*HOW TO COMPLETE THIS TASK*: Copy the text of every item below word for word, and leave the pictures out of your answer.

*INPUT MATERIAL*:
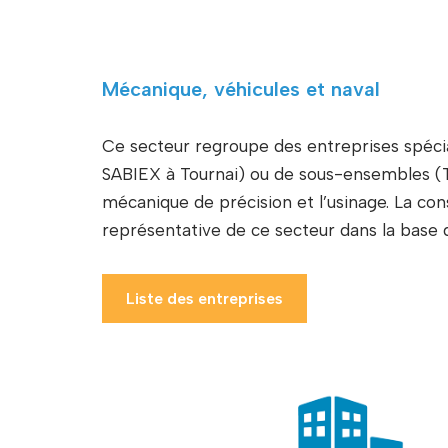
Mécanique, véhicules et naval
Ce secteur regroupe des entreprises spécia
SABIEX à Tournai) ou de sous-ensembles (Te
mécanique de précision et l’usinage. La cons
représentative de ce secteur dans la base d
Liste des entreprises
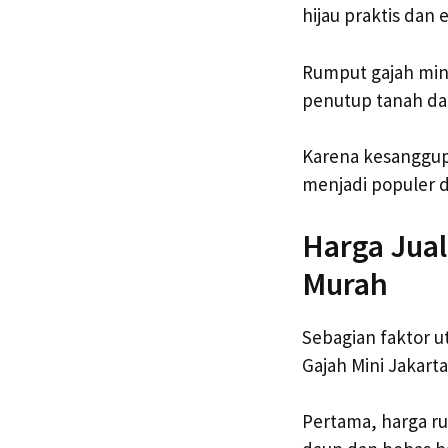
hijau praktis dan e
Rumput gajah mini
penutup tanah da
Karena kesanggupa
menjadi populer d
Harga Jual
Murah
Sebagian faktor u
Gajah Mini Jakarta
Pertama, harga ru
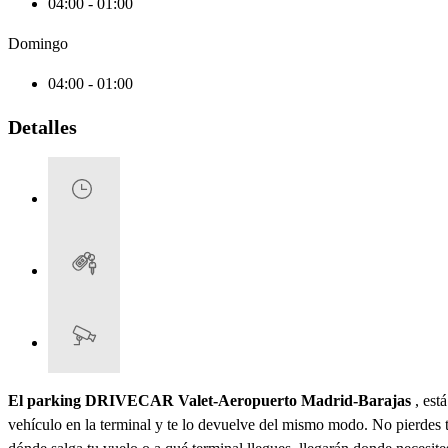
04:00 - 01:00
Domingo
04:00 - 01:00
Detalles
El parking DRIVECAR Valet-Aeropuerto Madrid-Barajas
, est
vehículo en la terminal y te lo devuelve del mismo modo. No pierdes ti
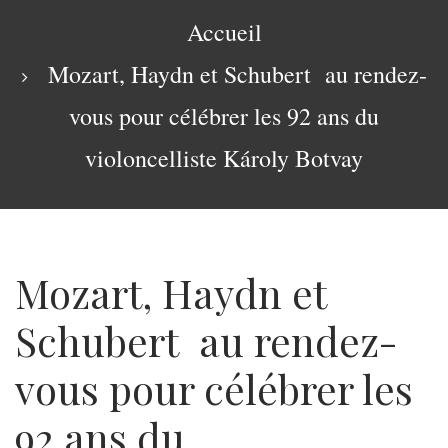
navigation
Fil
Accueil
d'Ariane
Mozart, Haydn et Schubert au rendez-
vous pour célébrer les 92 ans du
violoncelliste Károly Botvay
Mozart, Haydn et
Schubert au rendez-
vous pour célébrer les
92 ans du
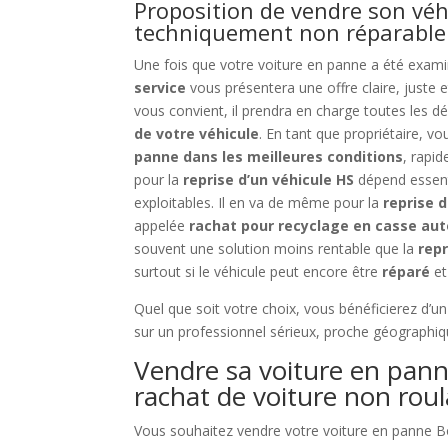
Proposition de vendre son véhi
techniquement non réparable
Une fois que votre voiture en panne a été exam
service
vous présentera une offre claire, juste e
vous convient, il prendra en charge toutes les 
de votre véhicule
. En tant que propriétaire, v
panne dans les meilleures conditions
, rapi
pour la
reprise d’un véhicule HS
dépend essent
exploitables. Il en va de même pour la
reprise 
appelée
rachat pour recyclage en casse aut
souvent une solution moins rentable que la
repr
surtout si le véhicule peut encore être
réparé
et
Quel que soit votre choix, vous bénéficierez d’u
sur un professionnel sérieux, proche géographiq
Vendre sa voiture en panne
rachat de voiture non rou
Vous souhaitez vendre votre voiture en panne Bo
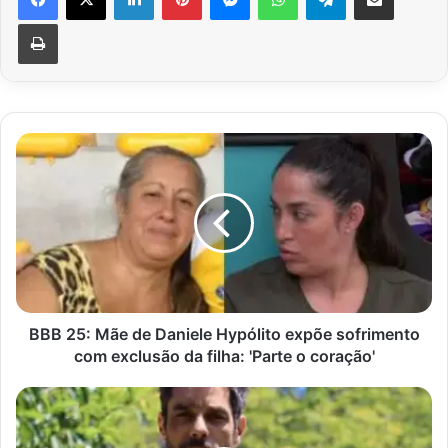
Imprimir
BBB
25:
Mãe
de
Daniele
Hypólito
expõe
sofrimento
com
exclusão
BBB 25: Mãe de Daniele Hypólito expõe sofrimento
da
com exclusão da filha: 'Parte o coração'
filha:
'Parte
Ex-
o
BBB
coração'
Diego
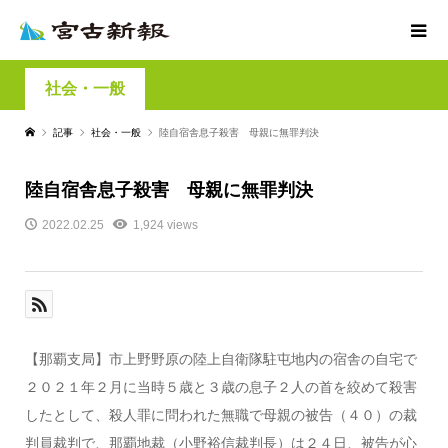
社会・一般
記事
社会・一般
陸自宿舎息子殺害 母親に無罪判決
陸自宿舎息子殺害 母親に無罪判決
2022.02.25
1,924 views
【那覇支局】市上野野原の陸上自衛隊駐屯地内の宿舎の自宅で
２０２１年２月に当時５歳と３歳の息子２人の首を絞めて殺害
したとして、殺人罪に問われた無職で母親の被告（４０）の裁
判員裁判で、那覇地裁（小野裕信裁判長）は２４日、被告が心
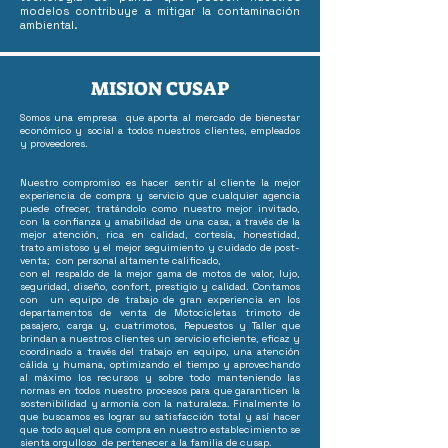
modelos contribuye a mitigar la contaminación
ambiental.
MISION CUSAP
Somos una empresa que aporta al mercado de bienestar
económico y social a todos nuestros clientes, empleados
y proveedores.
Nuestro compromiso es hacer sentir al cliente la mejor
experiencia de compra y servicio que cualquier agencia
puede ofrecer, tratándolo como nuestro mejor invitado,
con la confianza y amabilidad de una casa, a través de la
mejor atención, rica en calidad, cortesía, honestidad,
trato amistoso y el mejor seguimiento y cuidado de post-
venta; con personal altamente calificado,
con el respaldo de la mejor gama de motos de valor, lujo,
seguridad, diseño, confort, prestigio y calidad. Contamos
con un equipo de trabajo de gran experiencia en los
departamentos de venta de Motocicletas trimoto de
pasajero, carga y, cuatrimotos, Repuestos y Taller que
brindan a nuestros clientes un servicio eficiente, eficaz y
coordinado a través del trabajo en equipo, una atención
cálida y humana, optimizando el tiempo y aprovechando
al máximo los recursos y sobre todo manteniendo las
normas en todos nuestro procesos para que garanticen la
sostenibilidad y armonía con la naturaleza. Finalmente lo
que buscamos es lograr su satisfacción total y así hacer
que todo aquel que compra en nuestro establecimiento se
sienta orgulloso de pertenecer a la familia de cusap.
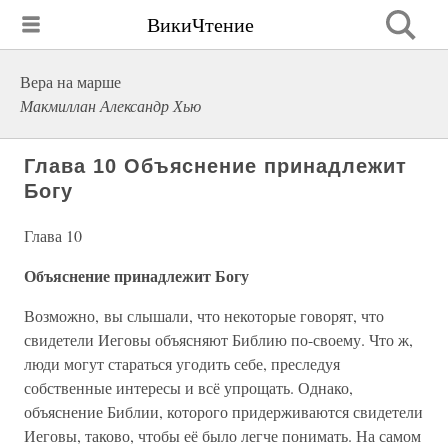
ВикиЧтение
Вера на марше
Макмиллан Александр Хью
Глава 10 Объяснение принадлежит
Богу
Глава 10
Объяснение принадлежит Богу
Возможно, вы слышали, что некоторые говорят, что
свидетели Иеговы объясняют Библию по-своему. Что ж,
люди могут стараться угодить себе, преследуя
собственные интересы и всё упрощать. Однако,
объяснение Библии, которого придерживаются свидетели
Иеговы, таково, чтобы её было легче понимать. На самом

*RESULT OF THIS TASK*:
Mécanique, véhicules et naval
Ce secteur regroupe des entreprises spécia
SABIEX à Tournai) ou de sous-ensembles (Te
mécanique de précision et l’usinage. La cons
représentative de ce secteur dans la base d
Liste des entreprises
hijau praktis dan e
Rumput gajah mini
penutup tanah da
Karena kesanggupa
menjadi populer d
Harga Jual
Murah
Sebagian faktor u
Gajah Mini Jakarta
Pertama, harga ru
04:00 - 01:00
Domingo
04:00 - 01:00
Detalles
El parking DRIVECAR Valet-Aeropuerto Madrid-Barajas
, est
vehículo en la terminal y te lo devuelve del mismo modo. No pierdes ti
navigation
Fil
Accueil
d'Ariane
Mozart, Haydn et Schubert au rendez-
vous pour célébrer les 92 ans du
violoncelliste Károly Botvay
Mozart, Haydn et
Schubert au rendez-
vous pour célébrer les
92 ans du
Proposition de vendre son véhi
techniquement non réparable
Une fois que votre voiture en panne a été exam
service
vous présentera une offre claire, juste e
vous convient, il prendra en charge toutes les 
de votre véhicule
. En tant que propriétaire, v
panne dans les meilleures conditions
, rapi
pour la
reprise d’un véhicule HS
dépend essent
exploitables. Il en va de même pour la
reprise 
appelée
rachat pour recyclage en casse aut
souvent une solution moins rentable que la
repr
surtout si le véhicule peut encore être
réparé
et
Quel que soit votre choix, vous bénéficierez d’u
sur un professionnel sérieux, proche géographiq
Vendre sa voiture en panne
rachat de voiture non rou
Vous souhaitez vendre votre voiture en panne Bo
Imprimir
BBB
25:
Mãe
de
Daniele
Hypólito
expõe
sofrimento
com
exclusão
BBB 25: Mãe de Daniele Hypólito expõe sofrimento
da
com exclusão da filha: 'Parte o coração'
filha:
'Parte
Ex-
o
BBB
coração'
Diego
社会・一般
記事
社会・一般
陸自宿舎息子殺害 母親に無罪判決
陸自宿舎息子殺害 母親に無罪判決
2022.02.25
1,924 views
【那覇支局】市上野野原の陸上自衛隊駐屯地内の宿舎の自宅で
２０２１年２月に当時５歳と３歳の息子２人の首を絞めて殺害
したとして、殺人罪に問われた無職で母親の被告（４０）の裁
判員裁判で、那覇地裁（小野裕信裁判長）は２４日、被告が心
modelos contribuye a mitigar la contaminación
ambiental.
MISION CUSAP
Somos una empresa que aporta al mercado de bienestar
económico y social a todos nuestros clientes, empleados
y proveedores.
Nuestro compromiso es hacer sentir al cliente la mejor
experiencia de compra y servicio que cualquier agencia
puede ofrecer, tratándolo como nuestro mejor invitado,
con la confianza y amabilidad de una casa, a través de la
mejor atención, rica en calidad, cortesía, honestidad,
trato amistoso y el mejor seguimiento y cuidado de post-
venta; con personal altamente calificado,
con el respaldo de la mejor gama de motos de valor, lujo,
seguridad, diseño, confort, prestigio y calidad. Contamos
con un equipo de trabajo de gran experiencia en los
departamentos de venta de Motocicletas trimoto de
pasajero, carga y, cuatrimotos, Repuestos y Taller que
brindan a nuestros clientes un servicio eficiente, eficaz y
coordinado a través del trabajo en equipo, una atención
cálida y humana, optimizando el tiempo y aprovechando
al máximo los recursos y sobre todo manteniendo las
normas en todos nuestro procesos para que garanticen la
sostenibilidad y armonía con la naturaleza. Finalmente lo
que buscamos es lograr su satisfacción total y así hacer
que todo aquel que compra en nuestro establecimiento se
sienta orgulloso de pertenecer a la familia de cusap.
ВикиЧтение
Вера на марше
Макмиллан Александр Хью
Глава 10 Объяснение принадлежит
Богу
Глава 10
Объяснение принадлежит Богу
Возможно, вы слышали, что некоторые говорят, что
свидетели Иеговы объясняют Библию по-своему. Что ж,
люди могут стараться угодить себе, преследуя
собственные интересы и всё упрощать. Однако,
объяснение Библии, которого придерживаются свидетели
Иеговы, таково, чтобы её было легче понимать. На самом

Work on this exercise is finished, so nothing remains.